The ideal of number of threads to achieve best performance is highly dependent on your overall architecture, database design and data values. All internal thread groups have meaningful names so they should be easily identified with most diagnostic tools, including threaddumps.

Note

The MassIndexer is unaware of transactions, therefore there is no need to begin one or commit afterward. Because it is not transactional it is not recommended to let users use the system during its processing, as it is unlikely people will be able to find results and the system load might be too high anyway.

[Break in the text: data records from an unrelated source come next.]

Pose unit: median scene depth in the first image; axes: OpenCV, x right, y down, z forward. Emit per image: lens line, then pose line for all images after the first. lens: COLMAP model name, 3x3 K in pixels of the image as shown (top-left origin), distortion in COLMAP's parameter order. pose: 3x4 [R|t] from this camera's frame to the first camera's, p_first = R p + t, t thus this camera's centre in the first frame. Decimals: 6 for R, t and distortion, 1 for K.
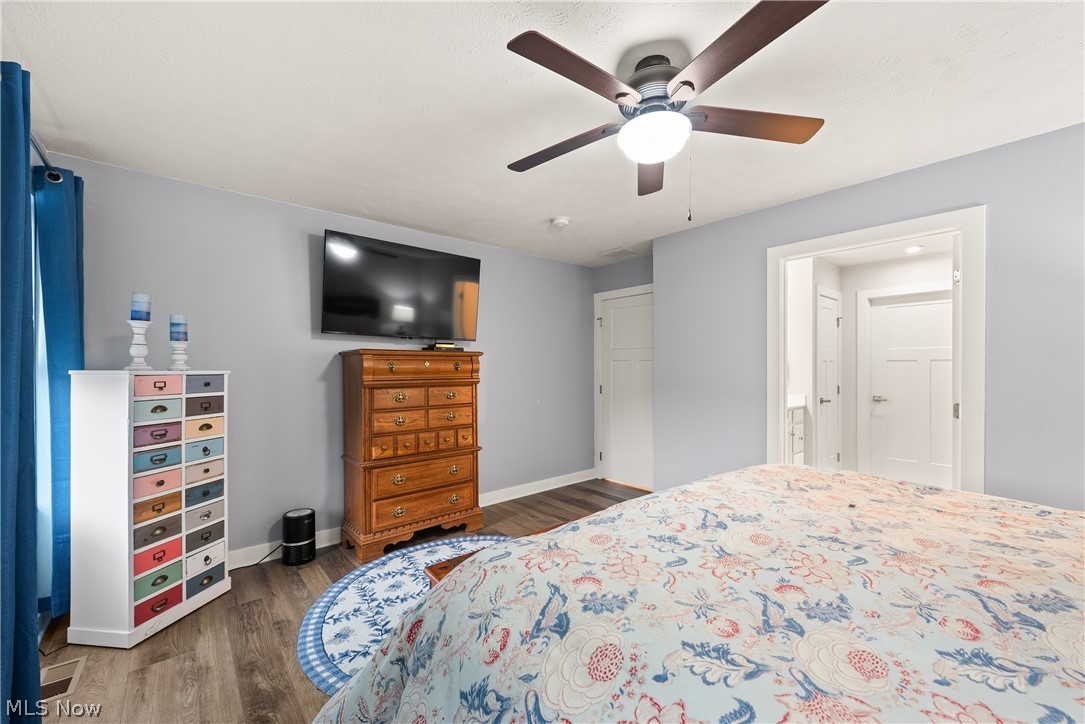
lens RADIAL K [[432.0, 0, 542.8], [0, 432.0, 367.9], [0, 0, 1]] dist [0.008656, -0.005136]
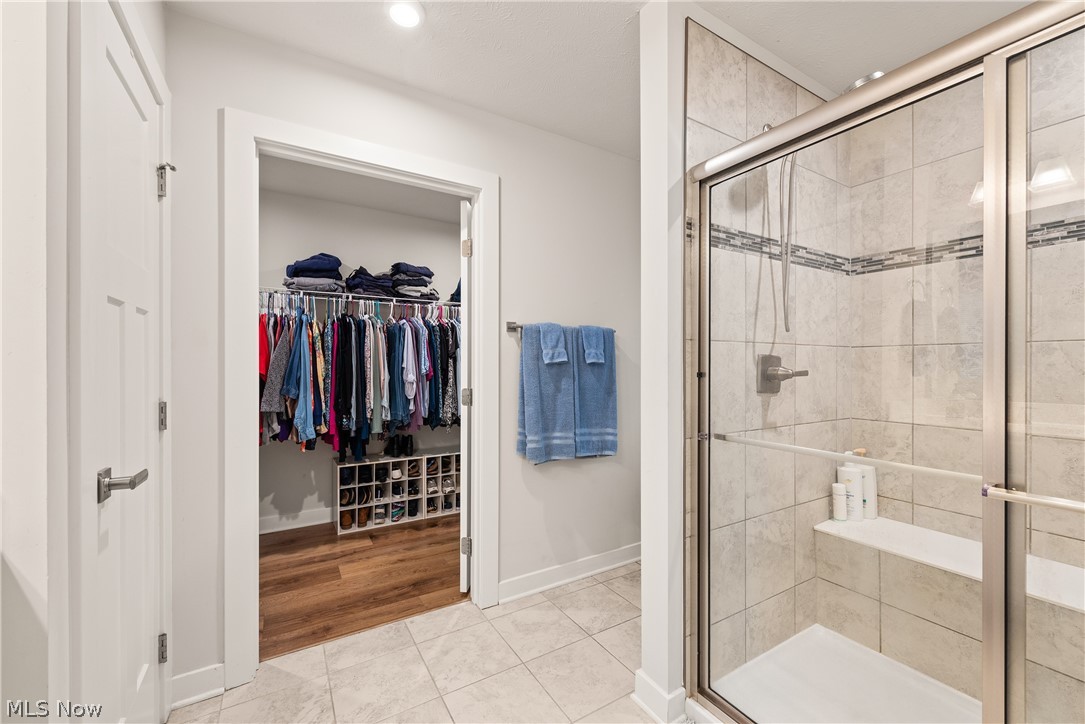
lens RADIAL K [[431.1, 0, 546.4], [0, 431.1, 365.8], [0, 0, 1]] dist [0.006999, -0.000365]
pose [[0.155406, -0.000366, 0.987851, 0.450576], [-0.002395, 0.999997, 0.000747, 0.016940], [-0.987848, -0.002482, 0.155404, 0.725285]]
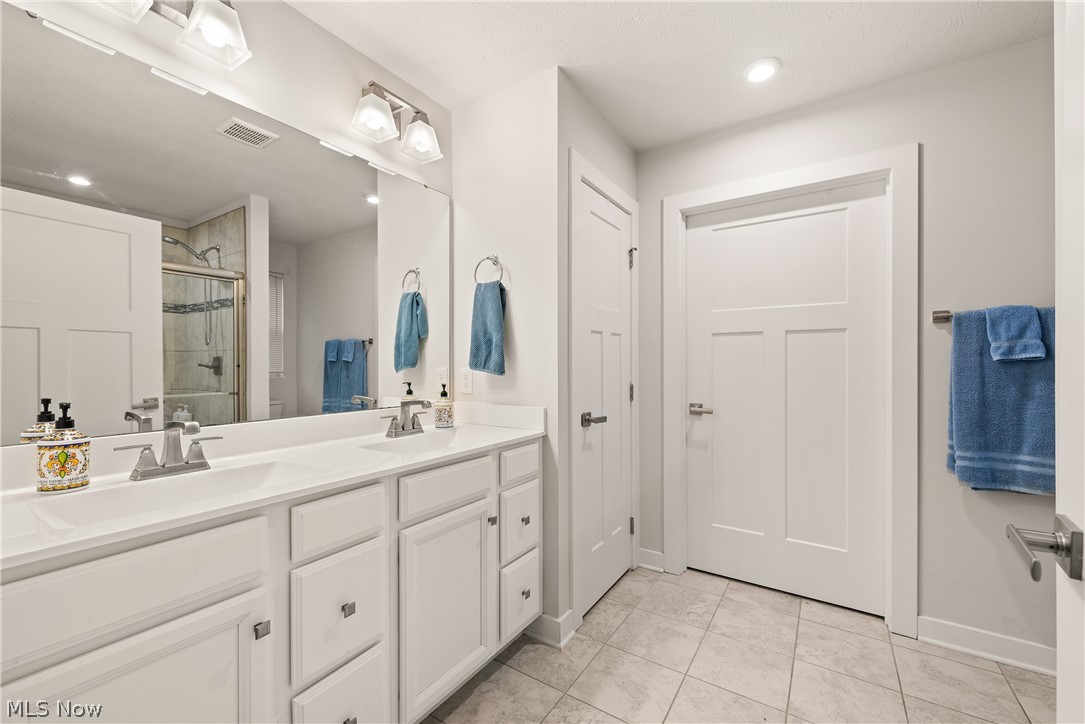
lens RADIAL K [[451.1, 0, 530.6], [0, 451.1, 365.2], [0, 0, 1]] dist [0.004146, -0.003555]
pose [[0.964609, -0.001580, 0.263681, 0.444729], [0.000342, 0.999989, 0.004740, 0.016787], [-0.263685, -0.004482, 0.964598, 0.541247]]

Other parameters which affect indexing time and memory consumption are:
  • hibernate.search.[default|<indexname>].exclusive_index_use
  • hibernate.search.[default|<indexname>].indexwriter.max_buffered_docs
  • hibernate.search.[default|<indexname>].indexwriter.max_merge_docs
  • hibernate.search.[default|<indexname>].indexwriter.merge_factor
  • hibernate.search.[default|<indexname>].indexwriter.merge_min_size
  • hibernate.search.[default|<indexname>].indexwriter.merge_max_size
  • hibernate.search.[default|<indexname>].indexwriter.merge_max_optimize_size
  • hibernate.search.[default|<indexname>].indexwriter.merge_calibrate_by_deletes
  • hibernate.search.[default|<indexname>].indexwriter.ram_buffer_size
  • hibernate.search.[default|<indexname>].indexwriter.term_index_interval
Previous versions also had a max_field_length but this was removed from Lucene, it's possible to obtain a similar effect by using a LimitTokenCountAnalyzer.
All .indexwriter parameters are Lucene specific and Hibernate Search passes these parameters through.
The MassIndexer uses a forward only scrollable result to iterate on the primary keys to be loaded, but MySQL's JDBC driver will load all values in memory. To avoid this "optimization" set idFetchSize to Integer.MIN_VALUE.